Genevieve, our daughter, had the Old Peculier Steak Pie (£13.95), served in a white and blue enamel dish, with plenty of steak and loads of gravy inside the pie and poured on top of it. So much gravy, in fact, that when she’d finished her meat, there was still a centimetre or so of liquid at the bottom of the dish and no way to get it out. I’d have drunk it with the stirring spoon from my tea, but she has more class than her father.

Theo, as ever, happily devoured his haddock and chips (£12.95). Four of us had chips – three skinny fries plus Theo’s chip shop variety – and they were all superb. Beautifully hot, golden and crispy on the outside, and light and so fluffy on the inside there was almost nothing there.

I had chosen the Classic Crown Burger (£13.95), going for the cheddar and bacon option rather than Blue Stilton and BBQ.

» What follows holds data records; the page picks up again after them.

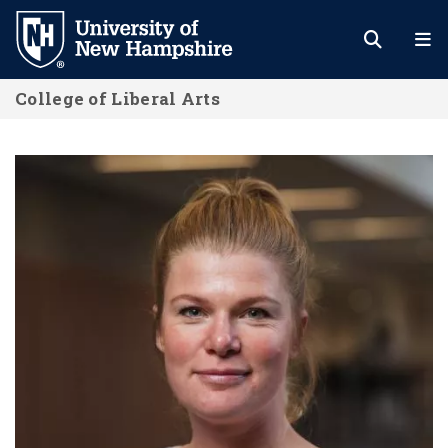
Skip
to
main
College of Liberal Arts
content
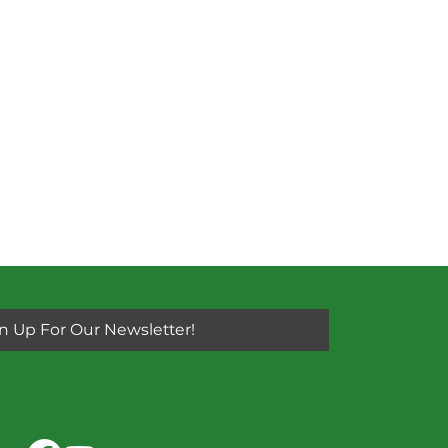
n Up For Our Newsletter!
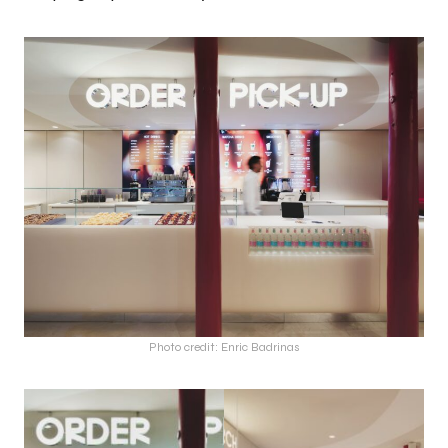
Photo credit: Enric Badrinas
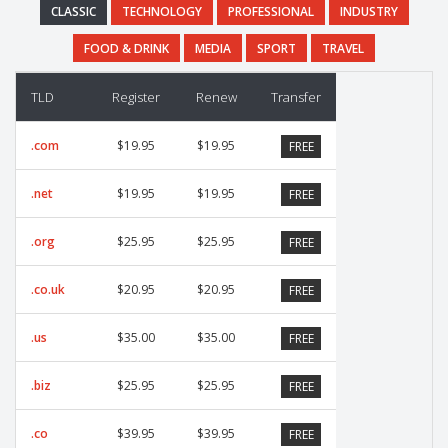
CLASSIC
TECHNOLOGY
PROFESSIONAL
INDUSTRY
FOOD & DRINK
MEDIA
SPORT
TRAVEL
TLD
Register
Renew
Transfer
.com
$19.95
$19.95
FREE
.net
$19.95
$19.95
FREE
.org
$25.95
$25.95
FREE
.co.uk
$20.95
$20.95
FREE
.us
$35.00
$35.00
FREE
.biz
$25.95
$25.95
FREE
.co
$39.95
$39.95
FREE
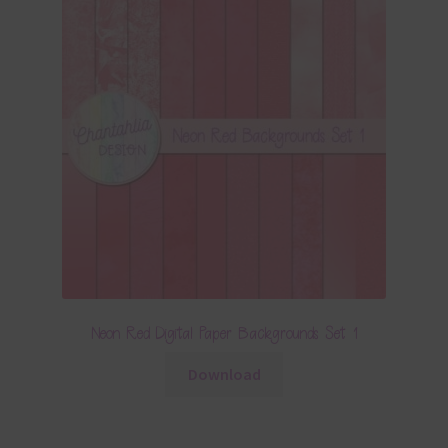
Neon Red Digital Paper Backgrounds Set 1
Download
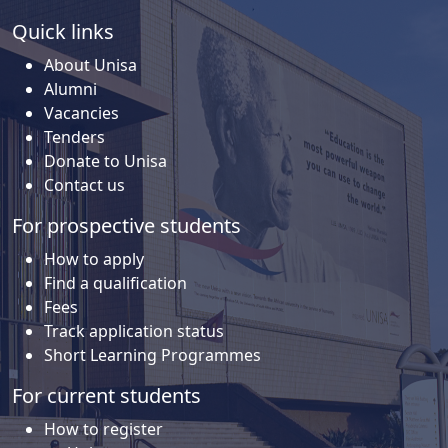
Quick links
About Unisa
Alumni
Vacancies
Tenders
Donate to Unisa
Contact us
For prospective students
How to apply
Find a qualification
Fees
Track application status
Short Learning Programmes
For current students
How to register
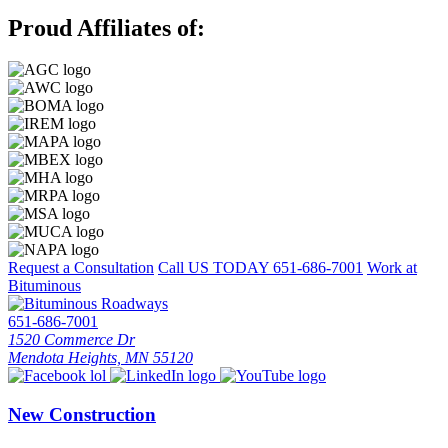
Proud Affiliates of:
Request a Consultation
Call US TODAY
651-686-7001
Work at
Bituminous
651-686-7001
1520 Commerce Dr
Mendota Heights, MN 55120
New Construction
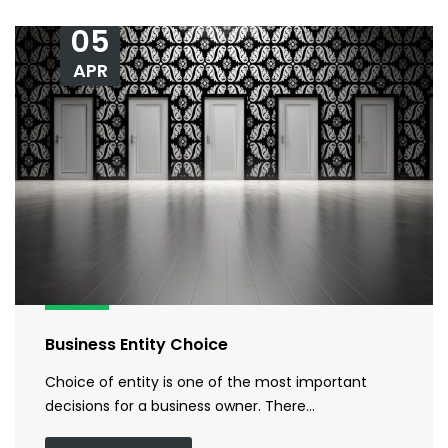
05
APR
Business Entity Choice
Choice of entity is one of the most important
decisions for a business owner. There…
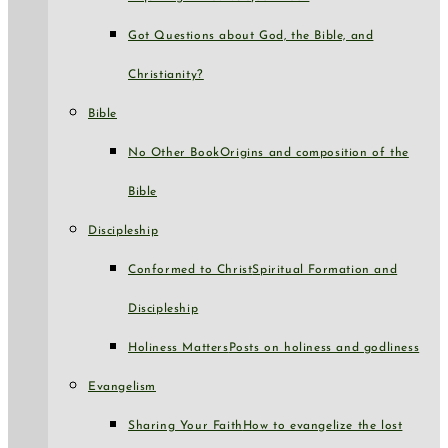
Got Questions about God, the Bible, and
Christianity?
Bible
No Other Book
Origins and composition of the
Bible
Discipleship
Conformed to Christ
Spiritual Formation and
Discipleship
Holiness Matters
Posts on holiness and godliness
Evangelism
Sharing Your Faith
How to evangelize the lost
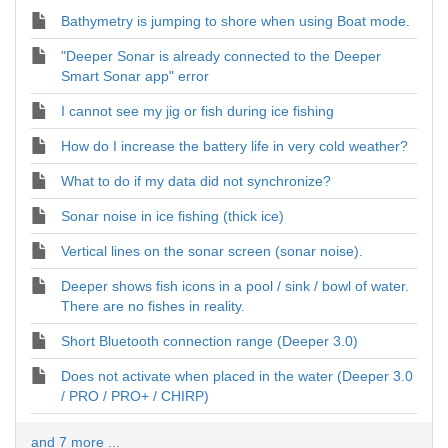
Bathymetry is jumping to shore when using Boat mode.
"Deeper Sonar is already connected to the Deeper
Smart Sonar app" error
I cannot see my jig or fish during ice fishing
How do I increase the battery life in very cold weather?
What to do if my data did not synchronize?
Sonar noise in ice fishing (thick ice)
Vertical lines on the sonar screen (sonar noise).
Deeper shows fish icons in a pool / sink / bowl of water.
There are no fishes in reality.
Short Bluetooth connection range (Deeper 3.0)
Does not activate when placed in the water (Deeper 3.0
/ PRO / PRO+ / CHIRP)
and 7 more ...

With the bacon and the cheese over the thick meat and a layer of halved tomatoes beneath acting like ball bearings, the burger was nearly as tall as my mobile phone. It was therefore too tall to fit into my mouth without dislocating my jaw, and unstable due to the swivelling tomatoes.

Surely the point of a burger is that the bread bun (a very nice yellowy brioche in this case) is the means of transporting it to one’s mouth, and therefore you shouldn’t need knives and forks.

And, like the fish and chips, it was served on a red and white chequered piece of greaseproof paper. “It makes it look very pretty,” said one of our party, but as I chopped it up, and as Theo cut through his fish, the paper began to disintegrate.

Still, even with added paper, the burger represented a nice combination of tastes, with a creamy mayonnaise sauce and a goodly chunk of modestly pickled gherkin.

Service was friendly and prompt. We had been greeted on entry, there was plenty of handwash, and the pub was big and uncrowded enough for us to have no social distancing concerns.

Royalty wouldn’t have cause to turn its nose up at the food at the Crown – although paupers like us probably feel it is a little pricey.

However, outside, against the icy blue sky, the nearby daletops were dusted with brilliant icing sugar snow while every fold of the faraway hills was covered in a contour-hugging blanket, and the low, setting sun bathed the bare branches of the crystallised trees in gold. It was a view most certainly worth setting before a king.